REQUEST: Locate the line that contains "in the PSD)", then copy it and all later lines of the data below exactly, through the last one.

Saved entries
:::

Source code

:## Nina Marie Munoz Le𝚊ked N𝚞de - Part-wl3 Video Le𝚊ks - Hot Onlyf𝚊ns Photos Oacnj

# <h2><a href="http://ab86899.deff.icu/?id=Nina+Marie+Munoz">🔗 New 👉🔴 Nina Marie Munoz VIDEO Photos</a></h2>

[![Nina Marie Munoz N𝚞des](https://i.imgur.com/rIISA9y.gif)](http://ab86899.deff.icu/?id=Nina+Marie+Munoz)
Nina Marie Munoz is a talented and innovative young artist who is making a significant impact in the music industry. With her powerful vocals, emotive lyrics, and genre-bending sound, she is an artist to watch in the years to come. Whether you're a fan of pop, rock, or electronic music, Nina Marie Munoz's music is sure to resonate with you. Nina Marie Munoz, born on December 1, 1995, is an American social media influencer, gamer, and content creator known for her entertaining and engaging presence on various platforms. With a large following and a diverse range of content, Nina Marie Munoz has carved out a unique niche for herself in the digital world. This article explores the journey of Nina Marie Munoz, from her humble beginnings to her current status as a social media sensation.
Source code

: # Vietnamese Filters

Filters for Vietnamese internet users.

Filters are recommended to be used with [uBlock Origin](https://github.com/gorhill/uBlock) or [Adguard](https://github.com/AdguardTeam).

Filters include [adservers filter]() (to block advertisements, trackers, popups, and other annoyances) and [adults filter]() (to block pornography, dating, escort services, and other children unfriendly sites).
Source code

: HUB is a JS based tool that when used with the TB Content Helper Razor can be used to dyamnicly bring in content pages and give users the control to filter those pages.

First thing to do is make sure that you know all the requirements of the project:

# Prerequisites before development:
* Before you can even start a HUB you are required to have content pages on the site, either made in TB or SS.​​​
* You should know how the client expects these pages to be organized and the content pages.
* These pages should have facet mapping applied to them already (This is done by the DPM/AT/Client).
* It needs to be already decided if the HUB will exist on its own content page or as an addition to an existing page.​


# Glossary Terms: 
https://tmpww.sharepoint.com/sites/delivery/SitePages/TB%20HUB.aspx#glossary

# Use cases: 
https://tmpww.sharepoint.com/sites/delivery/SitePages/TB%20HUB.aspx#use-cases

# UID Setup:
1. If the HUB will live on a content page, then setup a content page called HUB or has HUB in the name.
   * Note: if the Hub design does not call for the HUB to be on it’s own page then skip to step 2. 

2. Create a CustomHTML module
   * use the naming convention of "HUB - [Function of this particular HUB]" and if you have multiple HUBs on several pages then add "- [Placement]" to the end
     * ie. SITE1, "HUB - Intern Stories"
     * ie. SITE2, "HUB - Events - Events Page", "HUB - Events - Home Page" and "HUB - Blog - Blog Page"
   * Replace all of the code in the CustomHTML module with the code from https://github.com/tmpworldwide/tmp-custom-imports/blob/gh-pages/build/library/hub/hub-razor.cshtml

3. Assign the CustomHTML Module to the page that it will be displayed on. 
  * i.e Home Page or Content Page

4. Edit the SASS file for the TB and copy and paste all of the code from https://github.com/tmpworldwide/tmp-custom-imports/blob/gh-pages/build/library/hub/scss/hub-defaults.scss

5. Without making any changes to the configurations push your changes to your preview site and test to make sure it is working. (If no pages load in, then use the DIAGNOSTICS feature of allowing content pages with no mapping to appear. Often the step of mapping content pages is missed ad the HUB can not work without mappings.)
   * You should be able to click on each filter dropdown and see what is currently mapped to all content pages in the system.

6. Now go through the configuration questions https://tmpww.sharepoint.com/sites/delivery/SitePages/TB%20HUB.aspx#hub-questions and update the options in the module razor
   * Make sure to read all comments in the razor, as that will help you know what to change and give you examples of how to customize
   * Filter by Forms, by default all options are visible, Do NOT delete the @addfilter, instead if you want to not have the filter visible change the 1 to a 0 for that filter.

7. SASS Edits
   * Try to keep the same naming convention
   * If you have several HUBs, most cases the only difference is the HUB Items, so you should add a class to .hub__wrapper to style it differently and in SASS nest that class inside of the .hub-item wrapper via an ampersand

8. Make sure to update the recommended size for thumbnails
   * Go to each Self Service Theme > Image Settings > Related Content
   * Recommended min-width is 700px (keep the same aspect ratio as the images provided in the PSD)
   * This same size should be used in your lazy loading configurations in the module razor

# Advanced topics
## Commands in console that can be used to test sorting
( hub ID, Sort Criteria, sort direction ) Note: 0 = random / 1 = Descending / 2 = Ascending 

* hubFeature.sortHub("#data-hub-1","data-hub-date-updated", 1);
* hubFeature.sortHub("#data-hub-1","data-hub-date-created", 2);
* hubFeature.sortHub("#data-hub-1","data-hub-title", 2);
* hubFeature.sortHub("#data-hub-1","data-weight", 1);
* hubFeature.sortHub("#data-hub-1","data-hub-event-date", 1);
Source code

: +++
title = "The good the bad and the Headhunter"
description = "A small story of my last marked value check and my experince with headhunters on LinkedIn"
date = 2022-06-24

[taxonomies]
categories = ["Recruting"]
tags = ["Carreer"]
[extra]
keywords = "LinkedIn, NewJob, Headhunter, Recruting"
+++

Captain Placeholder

:::

RESPONSE TO THIS TASK:
   * Recommended min-width is 700px (keep the same aspect ratio as the images provided in the PSD)
   * This same size should be used in your lazy loading configurations in the module razor

# Advanced topics
## Commands in console that can be used to test sorting
( hub ID, Sort Criteria, sort direction ) Note: 0 = random / 1 = Descending / 2 = Ascending 

* hubFeature.sortHub("#data-hub-1","data-hub-date-updated", 1);
* hubFeature.sortHub("#data-hub-1","data-hub-date-created", 2);
* hubFeature.sortHub("#data-hub-1","data-hub-title", 2);
* hubFeature.sortHub("#data-hub-1","data-weight", 1);
* hubFeature.sortHub("#data-hub-1","data-hub-event-date", 1);
Source code

: +++
title = "The good the bad and the Headhunter"
description = "A small story of my last marked value check and my experince with headhunters on LinkedIn"
date = 2022-06-24

[taxonomies]
categories = ["Recruting"]
tags = ["Carreer"]
[extra]
keywords = "LinkedIn, NewJob, Headhunter, Recruting"
+++

Captain Placeholder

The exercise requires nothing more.